# Rotring - The Grail Pen



## Fynn

When I was a lowly engineering student many years ago I spent a serious chunk of coin (for me then) on a Rotring mechanical pencil. It was hexagonal with a brutal metal grip at the lower end. It got me thought a 4 year bachelors degree. I loved it. Almost unnaturally so. There was a matching pen that I could not afford at the time but always thought, "One day you will be mine". 

At the end of my university career, the Rotring was stolen. I was devastated, and unable to find a replacement.o|

I have searched for the pen/pencil combo since to no avail. My Parker Jotter is as serviceable as I could ever ask, but my heart still pines for the engineered perfection of the Rotring. Does anyone know where to pick one of these up online?


----------



## Craig M

Hi,

Believe it or not I JUST started getting into writing instruments with a current concentration on Rotring. I really like their modern styling and moderate prices...it was a nice place for me to start.

From what I can tell you had the Rotring series 600 in the old style. They have the knurled grip you described. I recently picked up a newer style of the same series and the grip is smooth. Still a great piece but probably not the one you are looking for.

Stored data entries
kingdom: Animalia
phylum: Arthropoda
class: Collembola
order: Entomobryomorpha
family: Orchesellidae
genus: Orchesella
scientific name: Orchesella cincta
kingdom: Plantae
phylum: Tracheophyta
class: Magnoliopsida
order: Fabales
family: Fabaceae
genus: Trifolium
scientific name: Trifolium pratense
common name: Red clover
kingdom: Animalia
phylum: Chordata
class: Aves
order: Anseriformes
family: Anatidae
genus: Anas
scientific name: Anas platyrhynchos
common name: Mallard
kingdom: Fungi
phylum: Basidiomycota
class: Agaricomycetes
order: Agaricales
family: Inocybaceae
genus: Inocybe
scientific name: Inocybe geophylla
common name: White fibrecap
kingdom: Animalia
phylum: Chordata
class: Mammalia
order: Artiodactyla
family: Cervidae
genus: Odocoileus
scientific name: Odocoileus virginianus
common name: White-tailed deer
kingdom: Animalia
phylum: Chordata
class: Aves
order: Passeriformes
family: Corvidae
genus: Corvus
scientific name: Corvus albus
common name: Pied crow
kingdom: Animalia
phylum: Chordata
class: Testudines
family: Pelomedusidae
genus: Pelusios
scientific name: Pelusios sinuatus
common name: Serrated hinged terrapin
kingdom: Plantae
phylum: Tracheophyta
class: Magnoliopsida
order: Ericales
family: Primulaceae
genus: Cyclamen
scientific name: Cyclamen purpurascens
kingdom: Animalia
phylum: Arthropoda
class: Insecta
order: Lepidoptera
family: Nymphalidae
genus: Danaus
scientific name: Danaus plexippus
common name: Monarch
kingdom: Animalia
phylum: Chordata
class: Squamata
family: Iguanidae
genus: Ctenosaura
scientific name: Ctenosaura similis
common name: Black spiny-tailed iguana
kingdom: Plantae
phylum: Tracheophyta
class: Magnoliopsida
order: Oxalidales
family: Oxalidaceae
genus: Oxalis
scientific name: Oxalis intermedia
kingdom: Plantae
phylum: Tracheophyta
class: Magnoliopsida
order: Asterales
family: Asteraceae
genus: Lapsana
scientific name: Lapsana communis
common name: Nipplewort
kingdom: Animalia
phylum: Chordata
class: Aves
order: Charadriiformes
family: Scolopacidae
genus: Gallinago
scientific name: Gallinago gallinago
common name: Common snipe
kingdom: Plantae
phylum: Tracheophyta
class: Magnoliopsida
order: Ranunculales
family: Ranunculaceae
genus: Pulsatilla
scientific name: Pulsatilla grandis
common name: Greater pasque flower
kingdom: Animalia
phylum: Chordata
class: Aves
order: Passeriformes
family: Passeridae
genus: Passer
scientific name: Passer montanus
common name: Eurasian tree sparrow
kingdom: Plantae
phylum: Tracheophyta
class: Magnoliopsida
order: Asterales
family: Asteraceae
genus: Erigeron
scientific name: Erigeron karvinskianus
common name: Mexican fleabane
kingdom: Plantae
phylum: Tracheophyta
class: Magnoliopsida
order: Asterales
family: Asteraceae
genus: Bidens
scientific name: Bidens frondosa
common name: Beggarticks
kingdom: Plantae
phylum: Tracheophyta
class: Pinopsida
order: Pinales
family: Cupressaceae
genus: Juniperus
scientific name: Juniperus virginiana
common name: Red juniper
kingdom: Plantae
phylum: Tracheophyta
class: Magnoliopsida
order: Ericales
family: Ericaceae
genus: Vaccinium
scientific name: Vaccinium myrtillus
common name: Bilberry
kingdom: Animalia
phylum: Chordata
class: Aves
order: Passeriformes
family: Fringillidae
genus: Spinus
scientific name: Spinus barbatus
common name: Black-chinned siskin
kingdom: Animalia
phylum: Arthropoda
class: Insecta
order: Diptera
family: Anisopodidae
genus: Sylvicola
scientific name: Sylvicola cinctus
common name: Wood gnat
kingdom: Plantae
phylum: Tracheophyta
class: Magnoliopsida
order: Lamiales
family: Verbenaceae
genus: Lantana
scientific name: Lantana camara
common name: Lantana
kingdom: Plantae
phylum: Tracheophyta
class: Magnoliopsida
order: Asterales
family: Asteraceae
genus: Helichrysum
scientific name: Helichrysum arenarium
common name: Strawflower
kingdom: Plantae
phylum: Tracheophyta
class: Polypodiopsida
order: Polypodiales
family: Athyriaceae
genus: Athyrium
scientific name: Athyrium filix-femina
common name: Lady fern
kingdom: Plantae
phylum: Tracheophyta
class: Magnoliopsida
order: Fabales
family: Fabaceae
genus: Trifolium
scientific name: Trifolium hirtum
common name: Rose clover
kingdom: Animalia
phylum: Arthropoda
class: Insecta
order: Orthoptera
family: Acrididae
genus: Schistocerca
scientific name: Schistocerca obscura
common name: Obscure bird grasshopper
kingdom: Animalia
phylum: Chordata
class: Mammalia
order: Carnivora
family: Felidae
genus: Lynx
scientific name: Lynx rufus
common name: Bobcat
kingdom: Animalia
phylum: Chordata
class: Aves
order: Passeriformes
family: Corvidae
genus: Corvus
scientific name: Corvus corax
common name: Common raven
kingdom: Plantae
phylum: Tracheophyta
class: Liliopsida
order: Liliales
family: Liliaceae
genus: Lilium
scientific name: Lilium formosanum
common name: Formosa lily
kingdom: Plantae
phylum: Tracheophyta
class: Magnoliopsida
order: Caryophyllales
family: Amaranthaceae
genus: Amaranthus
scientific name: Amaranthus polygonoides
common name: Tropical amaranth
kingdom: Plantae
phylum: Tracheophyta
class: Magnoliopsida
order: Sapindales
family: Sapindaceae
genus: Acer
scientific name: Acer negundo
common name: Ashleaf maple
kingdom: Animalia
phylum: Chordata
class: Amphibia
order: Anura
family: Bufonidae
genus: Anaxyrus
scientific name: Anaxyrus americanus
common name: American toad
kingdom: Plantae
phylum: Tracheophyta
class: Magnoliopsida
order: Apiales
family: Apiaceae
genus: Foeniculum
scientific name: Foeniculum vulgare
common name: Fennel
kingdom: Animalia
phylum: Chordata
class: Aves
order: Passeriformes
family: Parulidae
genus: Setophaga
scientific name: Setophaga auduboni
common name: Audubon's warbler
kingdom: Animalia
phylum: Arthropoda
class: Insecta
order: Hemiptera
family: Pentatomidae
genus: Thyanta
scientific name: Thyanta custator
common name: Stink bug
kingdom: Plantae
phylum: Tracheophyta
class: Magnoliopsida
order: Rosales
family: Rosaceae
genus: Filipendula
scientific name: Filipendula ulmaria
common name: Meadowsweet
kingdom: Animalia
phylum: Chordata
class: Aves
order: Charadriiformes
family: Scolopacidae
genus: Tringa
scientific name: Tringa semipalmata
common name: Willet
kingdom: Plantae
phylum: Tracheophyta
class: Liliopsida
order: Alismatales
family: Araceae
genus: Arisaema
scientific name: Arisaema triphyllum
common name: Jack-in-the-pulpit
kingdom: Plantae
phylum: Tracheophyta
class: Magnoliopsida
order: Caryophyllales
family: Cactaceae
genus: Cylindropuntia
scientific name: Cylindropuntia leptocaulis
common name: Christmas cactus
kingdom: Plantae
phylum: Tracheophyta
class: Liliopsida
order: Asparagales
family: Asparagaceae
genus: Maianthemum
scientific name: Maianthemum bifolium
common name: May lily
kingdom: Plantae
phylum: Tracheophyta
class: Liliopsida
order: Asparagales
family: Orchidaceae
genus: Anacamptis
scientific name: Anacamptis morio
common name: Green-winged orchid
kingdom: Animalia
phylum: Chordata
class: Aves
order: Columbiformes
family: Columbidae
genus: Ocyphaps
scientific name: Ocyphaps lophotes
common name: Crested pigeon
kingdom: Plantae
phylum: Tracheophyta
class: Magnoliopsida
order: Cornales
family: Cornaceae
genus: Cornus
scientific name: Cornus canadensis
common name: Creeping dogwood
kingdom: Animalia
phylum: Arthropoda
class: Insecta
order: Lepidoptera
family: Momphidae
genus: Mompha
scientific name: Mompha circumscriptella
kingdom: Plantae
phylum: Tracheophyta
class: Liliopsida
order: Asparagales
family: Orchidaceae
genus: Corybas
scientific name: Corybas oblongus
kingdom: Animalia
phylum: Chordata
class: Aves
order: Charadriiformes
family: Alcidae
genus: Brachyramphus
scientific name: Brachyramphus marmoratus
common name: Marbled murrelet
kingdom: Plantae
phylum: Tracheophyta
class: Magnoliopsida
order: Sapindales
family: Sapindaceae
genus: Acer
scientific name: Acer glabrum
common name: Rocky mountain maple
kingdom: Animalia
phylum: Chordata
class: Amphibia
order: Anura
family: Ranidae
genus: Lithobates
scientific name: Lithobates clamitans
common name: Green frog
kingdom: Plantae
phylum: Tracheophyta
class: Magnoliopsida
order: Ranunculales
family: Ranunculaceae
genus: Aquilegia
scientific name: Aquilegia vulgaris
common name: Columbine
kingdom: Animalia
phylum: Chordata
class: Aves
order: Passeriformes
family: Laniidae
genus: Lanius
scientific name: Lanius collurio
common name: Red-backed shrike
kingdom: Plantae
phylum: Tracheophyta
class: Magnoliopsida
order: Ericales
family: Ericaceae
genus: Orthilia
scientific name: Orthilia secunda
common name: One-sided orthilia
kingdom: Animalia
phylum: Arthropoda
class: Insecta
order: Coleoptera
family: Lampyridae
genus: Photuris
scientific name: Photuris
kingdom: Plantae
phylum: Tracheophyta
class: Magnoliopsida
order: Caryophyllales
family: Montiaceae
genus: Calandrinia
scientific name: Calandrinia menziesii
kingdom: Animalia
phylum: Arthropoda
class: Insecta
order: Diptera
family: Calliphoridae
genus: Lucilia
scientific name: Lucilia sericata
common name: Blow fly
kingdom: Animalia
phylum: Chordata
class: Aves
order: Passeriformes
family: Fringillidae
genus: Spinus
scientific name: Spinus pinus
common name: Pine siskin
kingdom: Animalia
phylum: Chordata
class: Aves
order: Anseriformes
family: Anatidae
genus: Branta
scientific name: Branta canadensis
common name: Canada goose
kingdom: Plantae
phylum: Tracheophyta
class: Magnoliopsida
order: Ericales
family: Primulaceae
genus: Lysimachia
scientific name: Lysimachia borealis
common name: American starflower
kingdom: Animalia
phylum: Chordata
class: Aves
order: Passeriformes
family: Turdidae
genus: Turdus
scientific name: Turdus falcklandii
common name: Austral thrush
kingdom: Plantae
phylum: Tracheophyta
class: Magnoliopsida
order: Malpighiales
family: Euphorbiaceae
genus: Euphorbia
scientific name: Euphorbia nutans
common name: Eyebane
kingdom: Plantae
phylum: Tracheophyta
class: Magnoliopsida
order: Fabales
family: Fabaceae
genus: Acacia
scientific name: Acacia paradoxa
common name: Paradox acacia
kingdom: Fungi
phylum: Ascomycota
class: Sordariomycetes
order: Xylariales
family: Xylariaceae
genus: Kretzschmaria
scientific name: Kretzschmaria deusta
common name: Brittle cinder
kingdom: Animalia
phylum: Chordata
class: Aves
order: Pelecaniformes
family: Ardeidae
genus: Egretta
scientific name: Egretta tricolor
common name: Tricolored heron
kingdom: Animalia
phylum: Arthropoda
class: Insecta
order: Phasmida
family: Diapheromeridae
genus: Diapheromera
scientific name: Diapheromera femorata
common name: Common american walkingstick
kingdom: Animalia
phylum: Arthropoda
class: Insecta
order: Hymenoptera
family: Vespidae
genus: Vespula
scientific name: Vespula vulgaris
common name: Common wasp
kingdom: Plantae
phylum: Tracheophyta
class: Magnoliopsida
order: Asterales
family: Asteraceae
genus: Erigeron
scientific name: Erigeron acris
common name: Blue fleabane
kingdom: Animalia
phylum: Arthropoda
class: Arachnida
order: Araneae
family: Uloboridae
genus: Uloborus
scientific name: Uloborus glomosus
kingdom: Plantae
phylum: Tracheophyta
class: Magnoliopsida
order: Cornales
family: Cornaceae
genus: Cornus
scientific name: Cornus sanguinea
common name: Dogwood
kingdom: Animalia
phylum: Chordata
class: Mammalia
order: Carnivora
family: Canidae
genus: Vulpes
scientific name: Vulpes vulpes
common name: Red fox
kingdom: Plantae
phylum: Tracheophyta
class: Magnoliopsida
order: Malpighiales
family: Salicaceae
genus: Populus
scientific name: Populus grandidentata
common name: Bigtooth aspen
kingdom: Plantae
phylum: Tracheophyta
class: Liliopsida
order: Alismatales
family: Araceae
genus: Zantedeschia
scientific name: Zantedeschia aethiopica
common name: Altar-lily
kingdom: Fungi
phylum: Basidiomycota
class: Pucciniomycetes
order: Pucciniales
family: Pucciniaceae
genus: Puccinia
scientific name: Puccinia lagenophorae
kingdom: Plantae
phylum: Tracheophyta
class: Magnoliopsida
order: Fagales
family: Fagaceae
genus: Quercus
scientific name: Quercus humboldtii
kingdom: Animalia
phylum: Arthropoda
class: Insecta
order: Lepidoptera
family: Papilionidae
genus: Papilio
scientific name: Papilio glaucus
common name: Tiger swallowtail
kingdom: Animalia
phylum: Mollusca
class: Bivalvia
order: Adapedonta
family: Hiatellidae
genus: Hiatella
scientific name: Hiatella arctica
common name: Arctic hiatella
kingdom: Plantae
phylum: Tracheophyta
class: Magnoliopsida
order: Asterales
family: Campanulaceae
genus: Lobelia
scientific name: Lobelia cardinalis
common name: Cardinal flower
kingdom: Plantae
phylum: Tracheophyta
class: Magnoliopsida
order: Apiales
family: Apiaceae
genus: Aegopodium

● Exercise task
Continue the forum thread about the Rotring pen from the point where it stops. The rows are separate material and have no connection to the text.

● Result
I've seen tons of the old style pens & pencils on eBay. Just do search for:
"Rotring 600"
"Rotring 600 Old"
"Rotring Old"

These are older, discontinued, models so you may be paying anywhere between $30 - $70 dollars [US]. I've seen pen & pencil sets pop up here and there as well.

Unfortunately it would seem as though Rotring may stop general production on their higher end pens and stick to art pens. That being said, I've heard that distributors are still getting new models shipped to them.


----------



## meta4ick

Definitely looking for the 600 Old Style, and I've had good luck finding them on eBay.


----------



## SnapIT

I can't help thinking of the old time stationers that I used to haunt in my arts student days. I'd be trying to contact one of them in your city, I'm making assumptions here, and getting them to check out what they have on the back shelves, one never knows what they will find NOS and slightly covered with dust. You know, they advertise in the yellow pages with, " 'since 1836' serving the business community" , in their block ads.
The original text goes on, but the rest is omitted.